'Ridiculous': Syrians reject call to return and fight
Maazen Hassoun laughed when he saw the Syrian embassy in Berlin had called for citizens abroad to “clarify” their status, return to the country and join the army.
The announcement on a poster outside the mission in the German capital spread quickly among Syrians on social media on Tuesday. It promised Syrians they would be able to return regardless of whether they had left “illegally or legally”, or completed their military service.
“It was really ridiculous," Hassoun, a Syrian journalist living in Germany, told Middle East Eye. "They are asking people to go back to Syria. Did they forget people fled because of them? They are telling the people to come back home but actually there’s no Syria any more.”
President Bashar al-Assad is reasserting his control over the country as his forces retake rebel-held strongholds. The government’s recapture of southwestern Syria led to hundreds of thousands being displaced in recent months and another offensive on northern Idlib province could force another 700,000 from their homes, the UN warned on Wednesday.
But even with so many still displaced, the Syrian government has recently increased its calls for refugees to return to the country.
For many Syrians such as Hassoun, who have not completed compulsory military service, the idea of “settling” their military status holds no appeal, its implications made obvious by the immediate drafting of former rebels as conscripts in the Syrian army after their surrender to Assad’s forces.
“People, for example, in Eastern Ghouta are doing their military service, but what kind of military service are they doing?” said Hassoun. “No human can do such a thing. No one will willingly join this army. I can’t imagine bombing the city and destroying and looting and committing war crimes.”

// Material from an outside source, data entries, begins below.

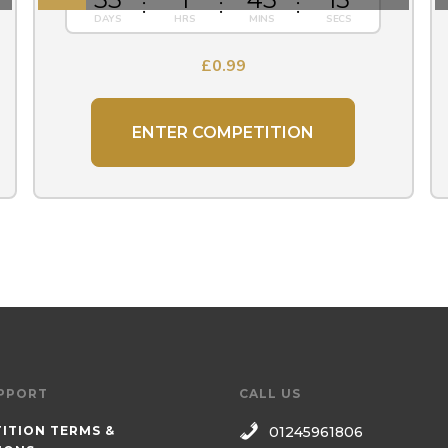
£
0.99
ENTER COMPETITION
PPORT
CALL US
ITION TERMS &
01245961806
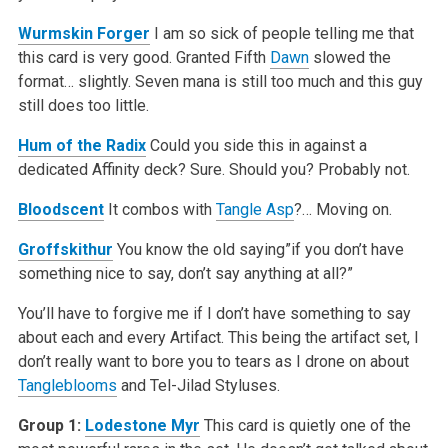
Wurmskin Forger
I am so sick of people telling me that
this card is very good. Granted Fifth
Dawn
slowed the
format… slightly. Seven mana is still too much and this guy
still does too little.
Hum of the Radix
Could you side this in against a
dedicated Affinity deck? Sure. Should you? Probably not.
Bloodscent
It combos with
Tangle Asp
?… Moving on.
Groffskithur
You know the old saying”if you don’t have
something nice to say, don’t say anything at all?”
You’ll have to forgive me if I don’t have something to say
about each and every Artifact. This being the artifact set, I
don’t really want to bore you to tears as I drone on about
Tangleblooms
and Tel-Jilad Styluses.
Group 1:
Lodestone Myr
This card is quietly one of the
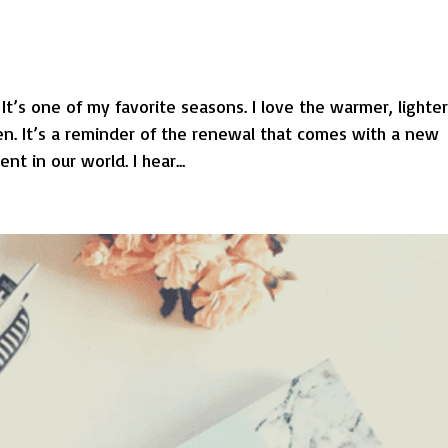
 It’s one of my favorite seasons. I love the warmer, lighte
en. It’s a reminder of the renewal that comes with a new
t in our world. I hear...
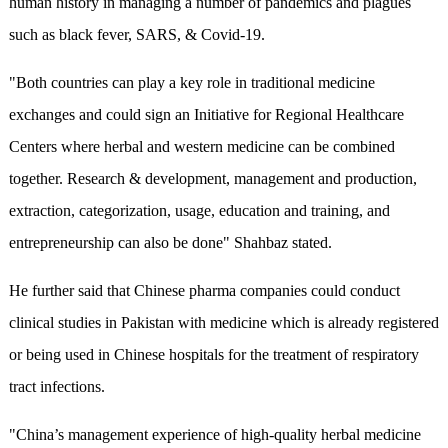
human history in managing a number of pandemics and plagues
such as black fever, SARS, & Covid-19.
"Both countries can play a key role in traditional medicine
exchanges and could sign an Initiative for Regional Healthcare
Centers where herbal and western medicine can be combined
together. Research & development, management and production,
extraction, categorization, usage, education and training, and
entrepreneurship can also be done" Shahbaz stated.
He further said that Chinese pharma companies could conduct
clinical studies in Pakistan with medicine which is already registered
or being used in Chinese hospitals for the treatment of respiratory
tract infections.
"China’s management experience of high-quality herbal medicine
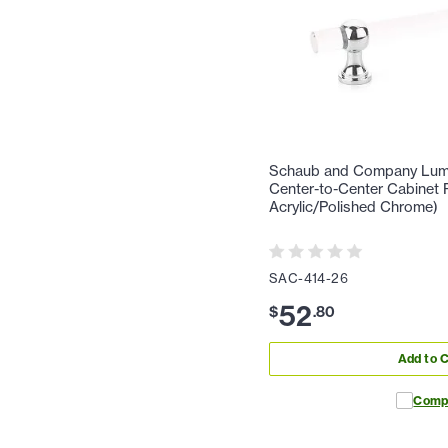
Schaub and Company Lumie
Center-to-Center Cabinet P
Acrylic/Polished Chrome)
SAC-414-26
52
$
.
80
Add to C
Comp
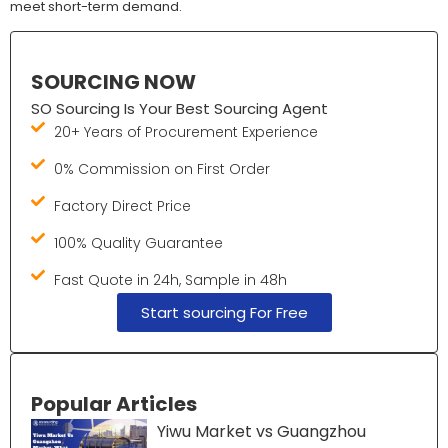
meet short-term demand.
SOURCING NOW
SO Sourcing Is Your Best Sourcing Agent
20+ Years of Procurement Experience
0% Commission on First Order
Factory Direct Price
100% Quality Guarantee
Fast Quote in 24h, Sample in 48h
Start sourcing For Free
Popular Articles
Yiwu Market vs Guangzhou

The government has increasingly sought to portray the country as safe for the more than 5.6 million registered Syrian refugees to return to, but the numbers returning are small. Only 3,000 refugees in northern Lebanon signed up to return to the district of Qalamoun, despite ever-increasing pressure on them to leave the country. Not all who signed up were accepted for repatriation either, with some families ending up divided because only the women were allowed to return.
In reality, the military service the Syrian government has asked refugees to complete is a major reason many are scared to return. They do not want to be involved in the war.
A report by for Norway's immigration authorities said draft evasions had become the main reason for young men fleeing the country.
Hassan al-Kontar, a Syrian who has spent more than six months living in a Malaysian airport because he was turned away from several countries and refuses to return to Syria to serve in the army, said the wording in the Berlin embassy's announcement was vague.
He said the offer for those who had not done their military service to "settle" their status was "too good to be true".
"They may remove the fine or the punishment but we still need to serve," Kontar said. "Once we do that, they will have 100 percent control over us and they may break their promises."
In reality, he felt no Syrians who had left the country would have any faith in government promises for a safe return.
"They are just trying to show other nations that they are trying to solve the refugee issues, so they will break their isolation with the international community."